32 CFR 291.3 - Definitions.

§ 291.3 Definitions.
(a) FOIA Request. A written request for DNA records made by any person, including a member of the public (U.S. or foreign citizen), an organization, or a business, but not including a Federal agency or a fugitive from the law that either explicitly or implicitly invokes the FOIA (5 U.S.C. 552), 32 CFR part 285, 286, or this part.
(b) Agency record.
(1) The products of data compilation, such as all books, papers, maps, and photographs, machine readable materials or other documentary materials, regardless of physical form or characteristics, made or received by an agency of the United States Government under Federal law in connection with the transaction of public business and in DNA's possession and control at the time the FOIA request is made.
(2) The following are not included within the definition of the word record:
(i) Objects or articles, such as structures, furniture, vehicles and equipment, whatever their historical value, or value as evidence.
(ii) Administrative tools by which records are created, stored, and retrieved, if not created or used as sources of information about organizations, policies, functions, decisions, or procedures of a DNA organization.

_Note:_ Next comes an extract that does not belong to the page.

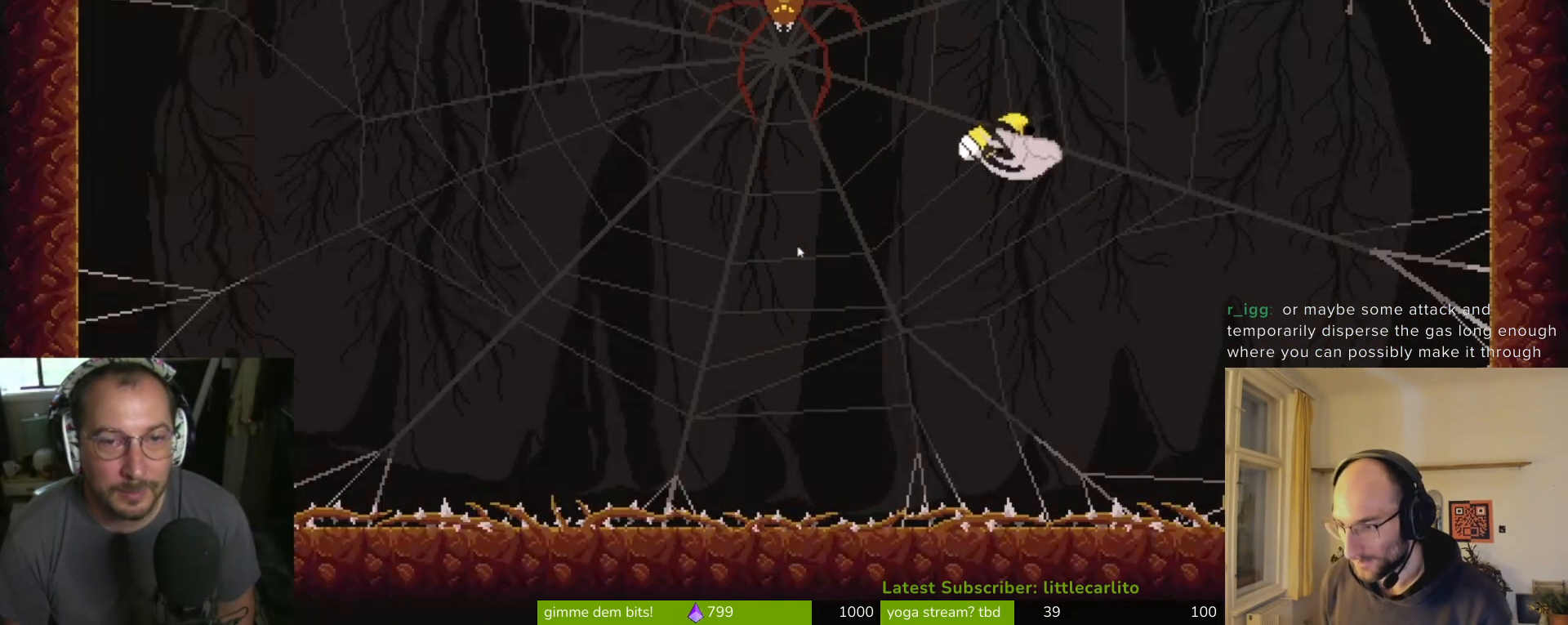
{"buttons": ["CROSS", "SQUARE"], "left_stick": "up-right", "events": [[67, "CROSS", "up"], [67, "SQUARE", "up"], [133, "CROSS", "down"], [167, "SQUARE", "down"], [200, "SQUARE", "up"], [233, "CROSS", "up"], [267, "CROSS", "down"], [333, "SQUARE", "down"], [367, "SQUARE", "up"], [400, "CROSS", "up"], [433, "CROSS", "down"], [433, "SQUARE", "down"]]}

Normally, computer software, including source code, object code, and listings of source and object codes, regardless of medium are not agency records. (This does not include the underlying data which is processed and produced by such software and which may in some instances be stored with the software.) Exceptions to this position are outlined in paragraph (b)(3) of this section.
(iii) Anything that is not a tangible or documentary record, such as an individual's memory or oral communication.
(iv) Personal records of an individual not subject to agency creation or retention requirements, created and maintained primarily for the convenience of an agency employee, and not distributed to other agency employees for their official use.
(v) Information stored within a computer for which there is no existing computer program for retrieval of the requested information.
(3) In some instances, computer software may have to be treated as an agency record and processed under the FOIA. These situations are rare, and shall be treated on a case-by-case basis. Examples of when computer software may have to be treated as an agency record are:
(i) When the data is embedded within the software and cannot be extracted without the software. In this situation, both the data and the software must be reviewed for release or denial under the FOIA.
(ii) Where the software itself reveals information about organizations, policies, functions, decisions, or procedures of a DNA office, such as computer models used to forecast budget outlays, calculate retirement system costs, or optimization models on travel costs.
(iii) Refer to § 291.8(b) exemptions 2, 4 and 5 for guidance on release determinations of computer software.
(4) If unaltered publications and processed documents, such as regulations, manuals, maps, charts, and related geophysical materials are available to the public through an established distribution system with or without charge, the provisions of 5 U.S.C. 552(a)(3) normally do not apply and they need not be processed under the FOIA. Normally, documents disclosed to the public by publication in the Federal Register also require no processing under the FOIA. In such cases, PAO will direct the requester to the appropriate source, to obtain the record.
(d) Initial denial authority (IDA). The Deputy Director (DDIR), DNA, has the authority to withhold records requested under the FOIA for one or more of the nine categories (set forth § 291.8) of records exempt from mandatory disclosure.
(e) Appellate authority. The Director, DNA.
(f) Administrative appeal. A request by a member of the general public, made under the FOIA, asking the appellate authority of a DoD Component (Director, DNA) to reverse an IDA decision to withhold all or part of a requested record or to deny a request for a waiver or reduction of fees.
(g) Public interest. Public interest is official information that sheds light on an agency's performance of its statutory duties because it falls within the statutory purpose of the FOIA in informing citizens about what their government is doing. That statutory purpose, however, is not fostered by disclosure of information about private citizens that is accumulated in various governmental files that reveals little or nothing about an agency's or official's own conduct.
(h) Electronic data. Electronic data are those records and information which are created, stored, and retrievable by electronic means. This does not include computer software, which is the tool by which to create, store, or retrieve electronic data. Refer to paragraphs (b) (2) and (3) of this section for a discussion of computer software.

Title 32 published on 2013-07-01

no entries appear in the Federal Register after this date.